Fernandez, 24, and his friends were at a club, The American Social Bar, for nearly two hours before the crash, the investigation revealed. Fernandez bought two bottles of tequila and three drinks while at the bar, the report said.
Before the report’s release Thursday, questions remained over who was in control of the boat when the crash took place. But the FWC found physical evidence — DNA and fingerprints — that put Fernandez behind the steering wheel and pushing the throttle when the crash took place.
The boat was traveling 65.7 mph — just under its maximum speed of 65.9 mph, according to the FWC — when it “was stopped almost instantly” after hitting a boulder on the north end of the jetty. An investigation found that a marine GPS unit on the boat “clearly displayed the rock jetties and channel markers in the area” but was apparently ignored by Fernandez.
The pitcher’s mother told investigators that her son was an experienced boater who knew the area — Miami’s Government Cut — very well.
But the report said that Fernandez made a simple error that contributed greatly to the crash, steering his boat about 100 feet inside a flashing channel marker that denotes the easternmost point of the jetty. The boat impacted with such force that the “jetty’s boulders caused them to shift and collide into each other,” the FWC reported.
Fernandez and his friends were at The American Social Bar, a Miami club with dockside access, for nearly two hours before the crash, the investigation revealed.
Fernandez’ family attorney told the FWC that Jose Fernandez could “throw ‘em down” and that he “would not be surprised if he was a .2-something,” referring to player’s blood alcohol level. But attorney Ralph Fernandez, no relation to Jose, said he knew of a man who was speaking with Fernandez by phone at the time of the crash and that the pitcher was giving directions when the boat hit the jetty and the phone went dead.
Photo records debunked the attorney’s contention, revealing that the phone call took place 12 minutes before the crash when Fernandez’ boat was still in the Miami River.
Marlins president David Samson released a statement Thursday after the FWC report was released.
“No matter what the report has concluded, nothing will ever diminish Jose’s everlasting positive connection with Miami and the Miami Marlins,” Samson said. “Nor can it lessen the love and passion he felt for his family, friends, teammates and all his fans in South Florida and around the world.”

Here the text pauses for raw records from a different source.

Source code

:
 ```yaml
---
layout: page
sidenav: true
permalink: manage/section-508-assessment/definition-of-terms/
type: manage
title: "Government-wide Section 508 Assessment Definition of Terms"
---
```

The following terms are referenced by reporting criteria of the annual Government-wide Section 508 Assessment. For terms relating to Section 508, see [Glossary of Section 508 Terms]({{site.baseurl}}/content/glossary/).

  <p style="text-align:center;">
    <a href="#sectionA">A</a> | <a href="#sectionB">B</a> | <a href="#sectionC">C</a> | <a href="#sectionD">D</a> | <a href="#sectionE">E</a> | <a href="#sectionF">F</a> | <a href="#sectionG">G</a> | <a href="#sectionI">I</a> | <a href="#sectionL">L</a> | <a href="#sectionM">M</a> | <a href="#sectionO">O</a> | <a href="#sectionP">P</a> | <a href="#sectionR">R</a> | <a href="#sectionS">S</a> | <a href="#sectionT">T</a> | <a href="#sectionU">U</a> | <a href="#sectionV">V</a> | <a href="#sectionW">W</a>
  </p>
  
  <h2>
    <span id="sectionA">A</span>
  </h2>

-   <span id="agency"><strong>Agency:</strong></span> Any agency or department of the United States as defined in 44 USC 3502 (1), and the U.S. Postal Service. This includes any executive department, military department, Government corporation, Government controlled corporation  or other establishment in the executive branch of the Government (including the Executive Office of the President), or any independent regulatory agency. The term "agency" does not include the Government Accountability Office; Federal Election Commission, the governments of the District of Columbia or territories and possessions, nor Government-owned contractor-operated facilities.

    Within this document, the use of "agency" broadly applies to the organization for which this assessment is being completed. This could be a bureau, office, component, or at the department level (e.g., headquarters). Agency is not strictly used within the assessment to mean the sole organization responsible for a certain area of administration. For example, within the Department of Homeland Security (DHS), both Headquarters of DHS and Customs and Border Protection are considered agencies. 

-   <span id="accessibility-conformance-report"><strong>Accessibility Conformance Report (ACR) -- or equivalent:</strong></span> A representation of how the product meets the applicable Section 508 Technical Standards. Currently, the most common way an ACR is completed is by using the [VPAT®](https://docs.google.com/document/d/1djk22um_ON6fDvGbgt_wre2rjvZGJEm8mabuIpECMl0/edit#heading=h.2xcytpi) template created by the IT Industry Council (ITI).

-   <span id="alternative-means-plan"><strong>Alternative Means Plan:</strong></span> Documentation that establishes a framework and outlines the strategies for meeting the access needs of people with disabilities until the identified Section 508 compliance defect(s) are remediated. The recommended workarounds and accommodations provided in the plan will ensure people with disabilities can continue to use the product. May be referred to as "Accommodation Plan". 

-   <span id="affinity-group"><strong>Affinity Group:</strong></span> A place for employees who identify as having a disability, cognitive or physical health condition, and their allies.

The families of Macias and Rivero announced plans last month to file negligence lawsuits against the estate of Fernandez, each seeking $2 million.
Before his death, Fernandez had risen to iconic status in South Florida in his four seasons with the Marlins. He escaped Cuba on a raft to come to Florida at age 15 on his fourth try to cross the Straits of Florida; he ended up in jail during one of those failed attempts. When he finally made it, he saved his mother from drowning when she fell overboard.
Fernandez was about to become a father; his girlfriend, Maria Arias, was pregnant with their daughter, Penelope, to whom Arias gave birth Feb. 24.
A two-time All-Star and the 2013 National League Rookie of the year, Fernandez had become the player around whom the Marlins marketed their team. After undergoing “Tommy John” surgery in 2014, he was completing his best season in the major leagues, with a record of 16-8 and a 2.86 ERA.